━━ Given passage ━━

The global video game industry is absolutely massive, with gross revenues projected at $385 billion for 2023 alone. To put that into perspective, the ever-glamorous movie industry pulled in a global box office worth only about $26 billion in 2022 — chump change in comparison. Yet while the gaming industry supports hundreds of thousands of jobs and provides many millions of hours of entertainment, it’s also plagued by chargebacks.

The video game industry is invariably designated as “high risk” by payment processors and card networks. Merchants operating in “high-risk” industries may face higher processing fees even if they themselves haven’t been hit with an abnormal number of chargebacks. This means that right out of the gate, video game companies and online gaming platforms face higher OpEx in processing payments. Further, if video game companies suffer abnormally high chargeback ratios, payment processors may increase fees even more or may flat-out refuse to work with them.

Let’s dig into why the video game industry is often considered high-risk.

How the Video Game Industry Leveled-up into High-Risk

Video games started to appear in American households back in the 1970s. Initially, video games were rather expensive and sold through brick-and-mortar stores. If customers had problems, they’d turn to the store they bought the game from for assistance or a refund. As such, video games initially operated like many other traditional retail sectors.

━━━
━━ Data section ━━

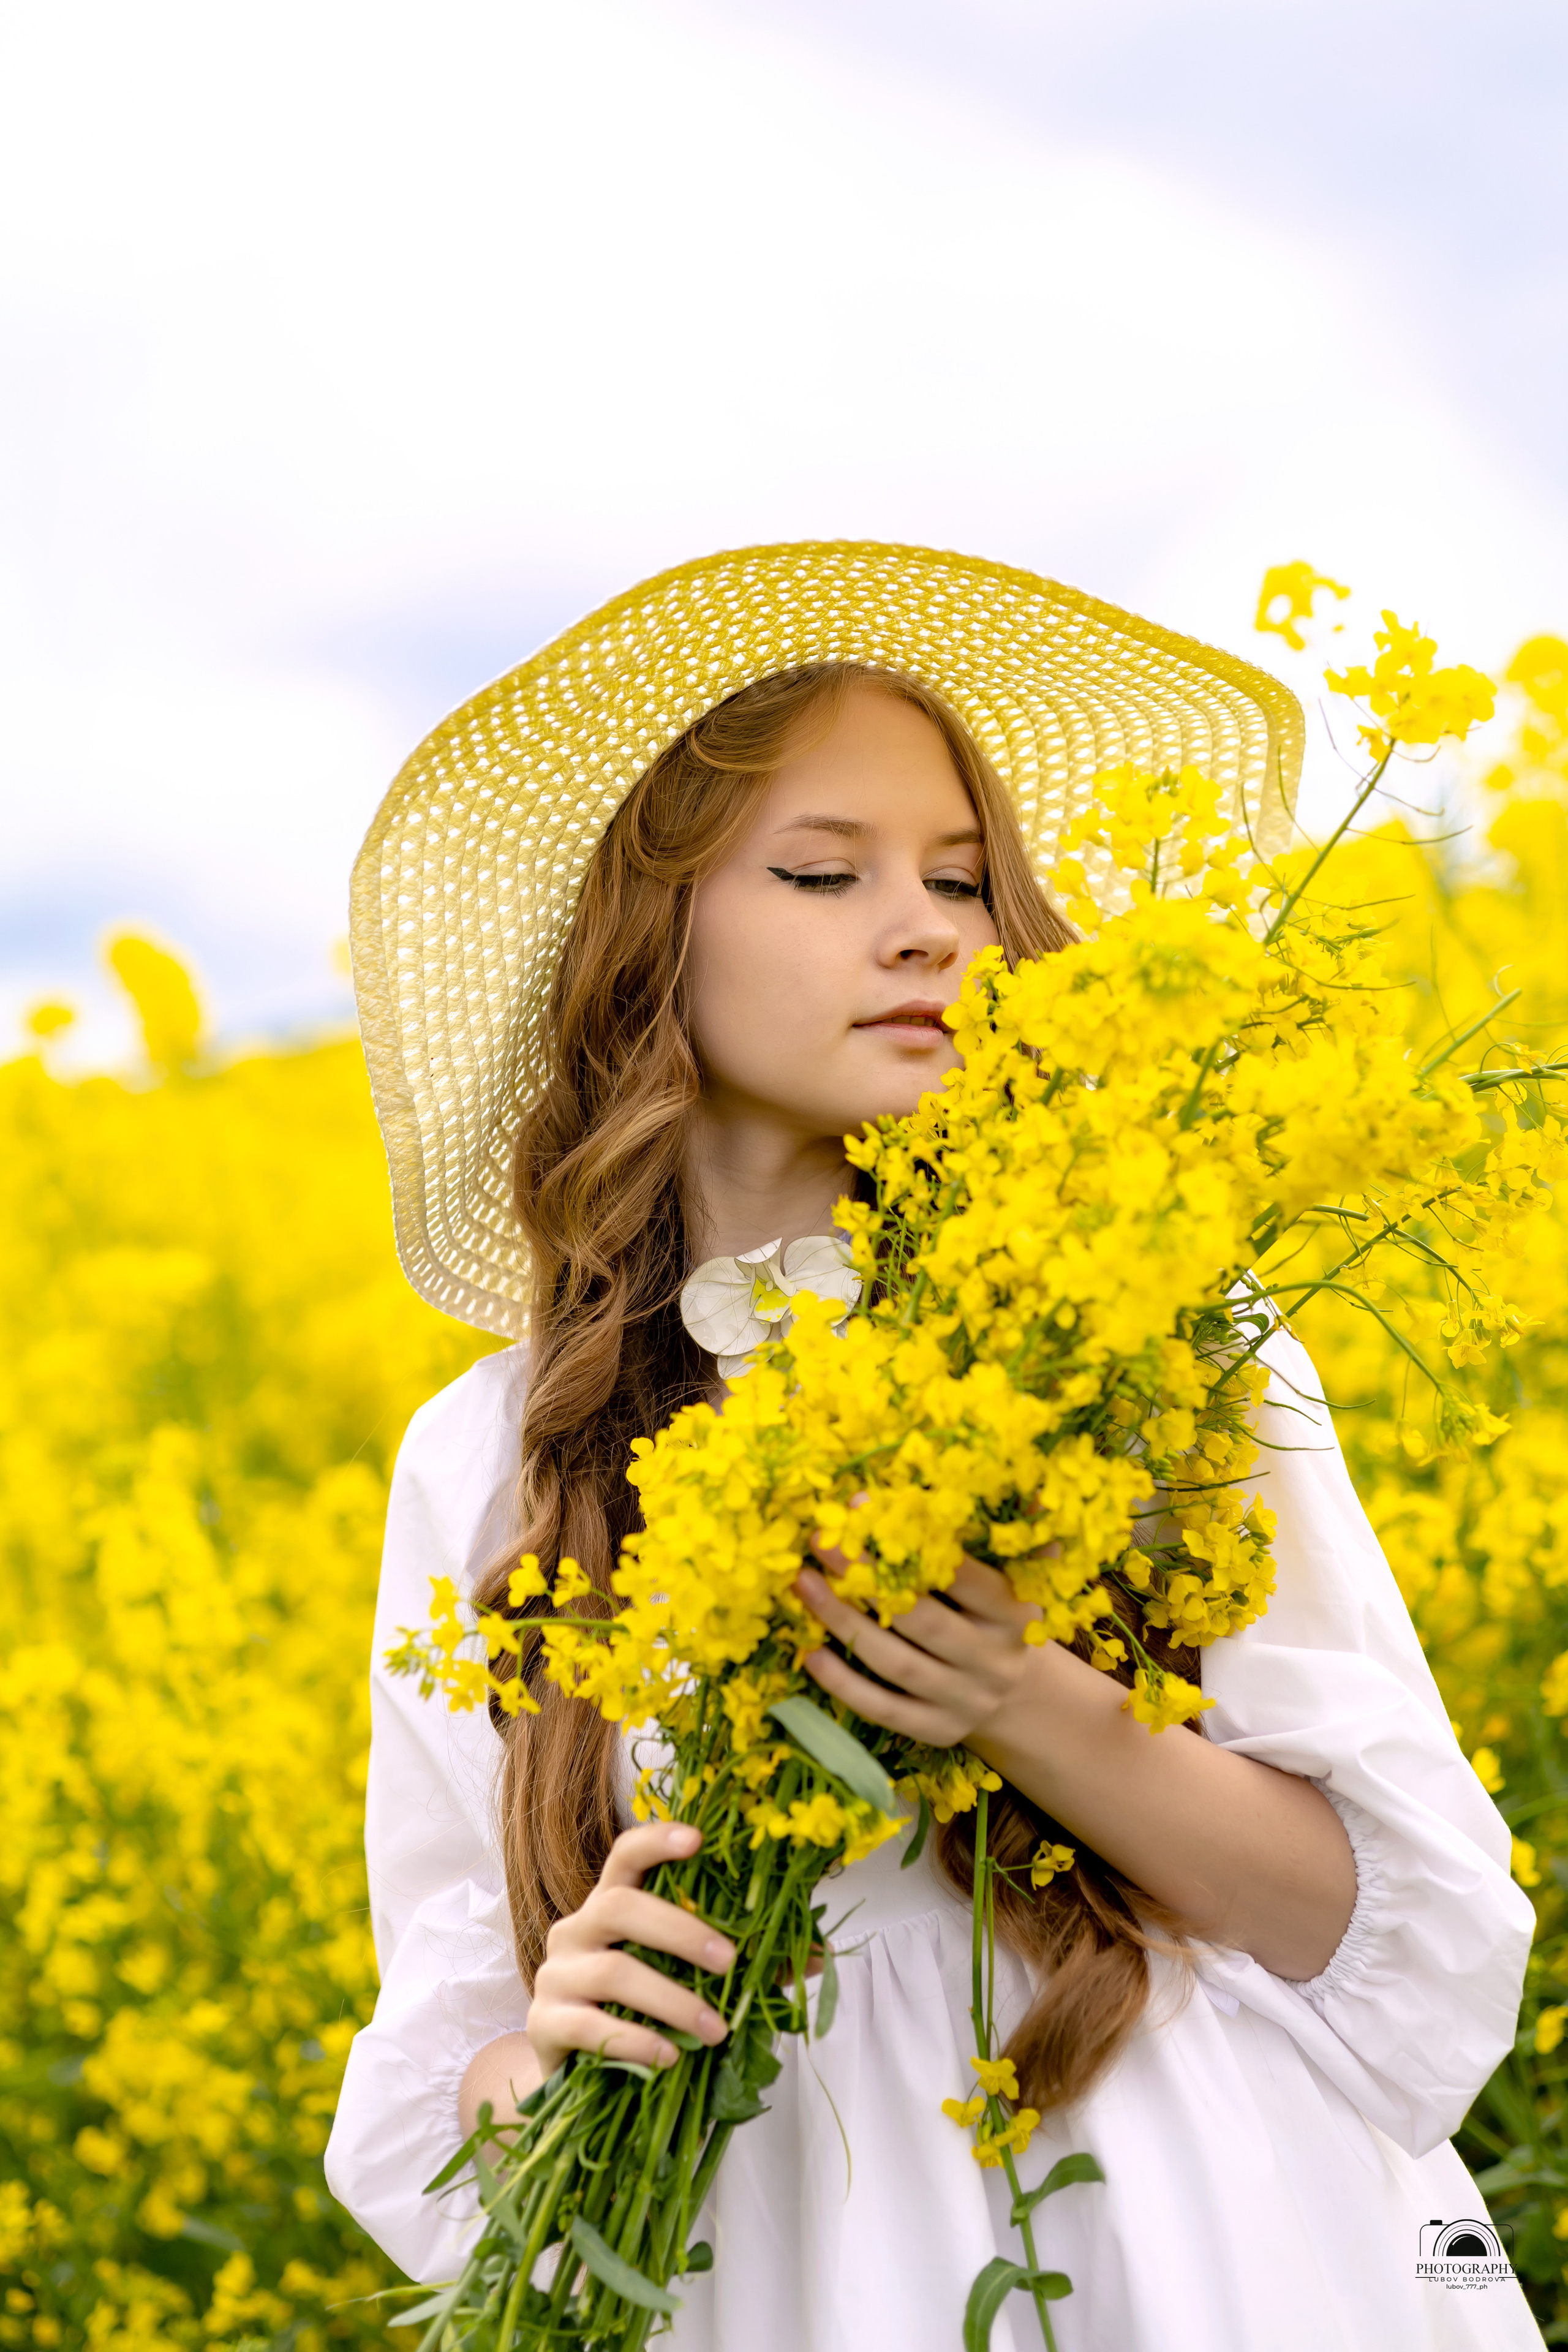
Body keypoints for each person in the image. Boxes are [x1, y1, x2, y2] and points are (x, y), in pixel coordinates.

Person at [325, 543, 1541, 2350]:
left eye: (967, 881)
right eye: (826, 872)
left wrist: (1014, 1694)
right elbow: (453, 2047)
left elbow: (1407, 1949)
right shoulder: (494, 1448)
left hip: (1185, 2234)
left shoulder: (1148, 1329)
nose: (932, 929)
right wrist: (546, 2051)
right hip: (760, 2262)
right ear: (642, 935)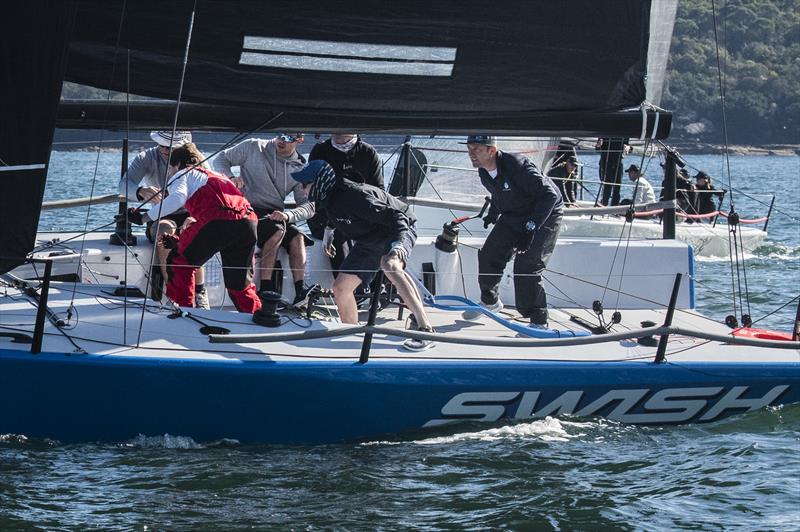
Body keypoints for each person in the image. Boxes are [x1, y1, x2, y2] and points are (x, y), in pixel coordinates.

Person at [288, 159, 435, 351]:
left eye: (305, 184)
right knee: (340, 288)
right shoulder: (327, 197)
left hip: (398, 227)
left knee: (389, 264)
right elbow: (333, 214)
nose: (302, 188)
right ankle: (352, 334)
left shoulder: (355, 196)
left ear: (320, 182)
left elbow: (397, 217)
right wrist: (328, 234)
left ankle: (424, 329)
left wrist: (398, 244)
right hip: (371, 237)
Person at [117, 143, 261, 313]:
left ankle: (183, 312)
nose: (169, 173)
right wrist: (179, 242)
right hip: (248, 221)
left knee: (179, 264)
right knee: (239, 282)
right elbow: (218, 233)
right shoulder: (217, 175)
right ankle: (257, 315)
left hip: (217, 219)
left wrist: (143, 218)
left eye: (170, 168)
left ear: (177, 164)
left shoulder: (182, 173)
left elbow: (177, 199)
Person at [462, 135, 564, 328]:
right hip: (515, 212)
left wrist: (531, 228)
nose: (471, 154)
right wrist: (493, 212)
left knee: (527, 265)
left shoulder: (517, 166)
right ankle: (490, 302)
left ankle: (539, 321)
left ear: (491, 150)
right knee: (489, 255)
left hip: (544, 212)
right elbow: (498, 191)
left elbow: (549, 195)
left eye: (476, 149)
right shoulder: (484, 171)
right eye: (469, 148)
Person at [212, 133, 312, 304]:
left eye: (288, 138)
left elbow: (309, 206)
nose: (281, 140)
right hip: (245, 209)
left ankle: (300, 291)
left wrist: (289, 215)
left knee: (297, 236)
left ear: (299, 140)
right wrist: (230, 178)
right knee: (276, 231)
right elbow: (220, 159)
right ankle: (266, 290)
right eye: (280, 135)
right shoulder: (253, 146)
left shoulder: (300, 168)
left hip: (275, 214)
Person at [119, 130, 209, 308]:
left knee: (192, 231)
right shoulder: (146, 157)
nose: (165, 151)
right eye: (162, 146)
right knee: (164, 231)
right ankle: (173, 292)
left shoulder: (195, 157)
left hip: (191, 212)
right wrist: (139, 191)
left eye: (171, 147)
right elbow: (124, 185)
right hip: (161, 215)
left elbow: (208, 187)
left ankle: (200, 292)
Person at [307, 134, 385, 275]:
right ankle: (346, 286)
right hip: (326, 217)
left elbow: (378, 191)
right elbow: (314, 191)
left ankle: (376, 286)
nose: (339, 131)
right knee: (340, 232)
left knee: (378, 234)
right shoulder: (320, 150)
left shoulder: (368, 152)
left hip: (361, 215)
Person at [595, 137, 630, 206]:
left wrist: (628, 148)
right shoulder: (606, 132)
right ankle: (604, 204)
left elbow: (627, 145)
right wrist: (599, 145)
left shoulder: (624, 133)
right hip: (606, 161)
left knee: (617, 185)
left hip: (618, 161)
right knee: (607, 185)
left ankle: (614, 206)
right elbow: (597, 148)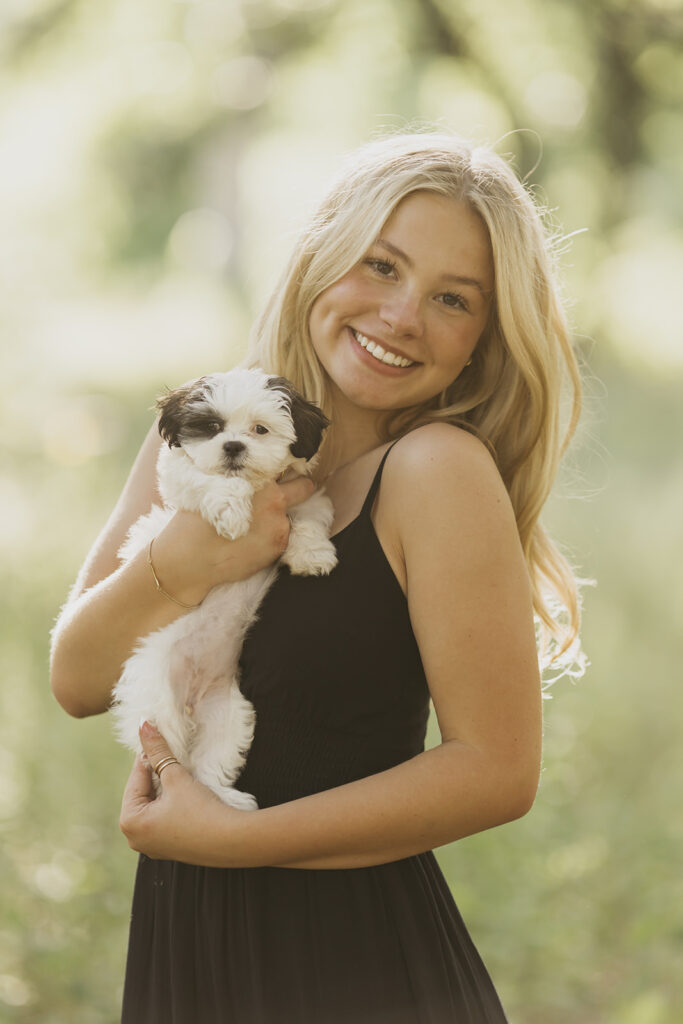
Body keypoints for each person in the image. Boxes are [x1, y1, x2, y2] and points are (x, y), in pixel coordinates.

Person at [50, 131, 585, 1023]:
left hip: (349, 963)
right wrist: (179, 561)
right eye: (380, 266)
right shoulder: (205, 427)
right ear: (319, 256)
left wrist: (240, 839)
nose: (402, 314)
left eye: (451, 298)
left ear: (481, 340)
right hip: (188, 950)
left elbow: (496, 771)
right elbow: (76, 681)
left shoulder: (435, 470)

━━━

_Aim of the task:_ From the passage on why the video game industry is treated as high-risk, quote the portion starting with "Let’s dig into" and going on through "traditional retail sectors.".

_Answer box:_
Let’s dig into why the video game industry is often considered high-risk.

How the Video Game Industry Leveled-up into High-Risk

Video games started to appear in American households back in the 1970s. Initially, video games were rather expensive and sold through brick-and-mortar stores. If customers had problems, they’d turn to the store they bought the game from for assistance or a refund. As such, video games initially operated like many other traditional retail sectors.